- [Directions for this task]:
An acceptable response holds only the line containing "(331, 204) = (276, 549): lettuce" and every line after it to the end of the records, each reproduced exactly.

- [Extracted data entries]:

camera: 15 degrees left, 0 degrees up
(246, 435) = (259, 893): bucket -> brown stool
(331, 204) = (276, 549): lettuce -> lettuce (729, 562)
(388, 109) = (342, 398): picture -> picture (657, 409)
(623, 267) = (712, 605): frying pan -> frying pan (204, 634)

- [Exercise answer]:
(331, 204) = (276, 549): lettuce -> lettuce (729, 562)
(388, 109) = (342, 398): picture -> picture (657, 409)
(623, 267) = (712, 605): frying pan -> frying pan (204, 634)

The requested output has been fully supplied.